Stored data entries:
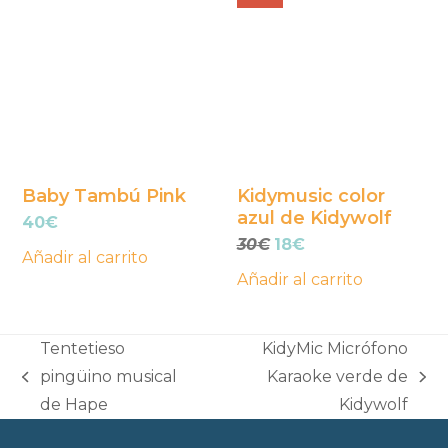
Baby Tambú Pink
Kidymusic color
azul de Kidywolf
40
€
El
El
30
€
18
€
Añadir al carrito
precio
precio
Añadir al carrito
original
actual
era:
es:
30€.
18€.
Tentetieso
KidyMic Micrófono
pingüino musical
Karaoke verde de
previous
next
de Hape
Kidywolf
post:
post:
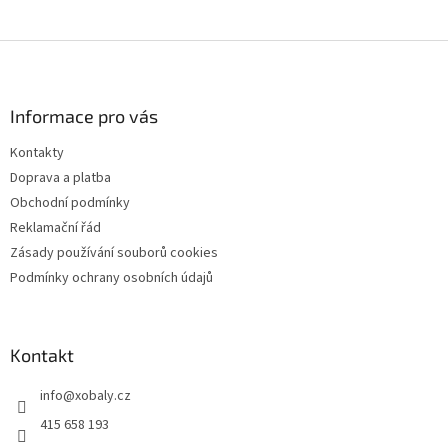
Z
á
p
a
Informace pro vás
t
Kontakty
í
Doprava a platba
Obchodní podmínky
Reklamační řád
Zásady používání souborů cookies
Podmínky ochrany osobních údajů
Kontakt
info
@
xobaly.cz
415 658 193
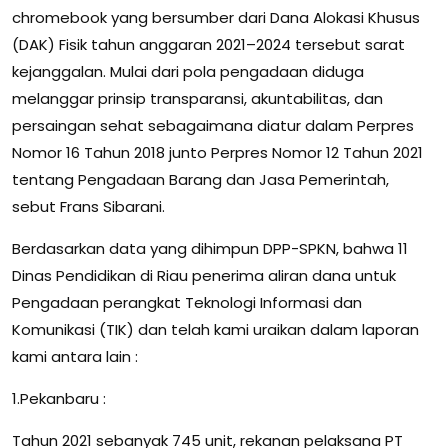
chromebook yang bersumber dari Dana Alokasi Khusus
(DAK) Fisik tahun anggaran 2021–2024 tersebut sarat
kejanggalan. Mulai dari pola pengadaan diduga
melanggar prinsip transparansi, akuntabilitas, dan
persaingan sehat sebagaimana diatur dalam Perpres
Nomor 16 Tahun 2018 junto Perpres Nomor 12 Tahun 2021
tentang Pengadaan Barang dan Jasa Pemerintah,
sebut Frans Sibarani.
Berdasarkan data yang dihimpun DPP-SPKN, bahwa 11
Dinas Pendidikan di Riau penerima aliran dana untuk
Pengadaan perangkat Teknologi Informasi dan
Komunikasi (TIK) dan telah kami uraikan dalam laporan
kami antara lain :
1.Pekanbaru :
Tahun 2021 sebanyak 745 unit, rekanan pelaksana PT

## Work to be completed
All lines that hold the word "Perpres" should be copied from the data.

## Reply
persaingan sehat sebagaimana diatur dalam Perpres
Nomor 16 Tahun 2018 junto Perpres Nomor 12 Tahun 2021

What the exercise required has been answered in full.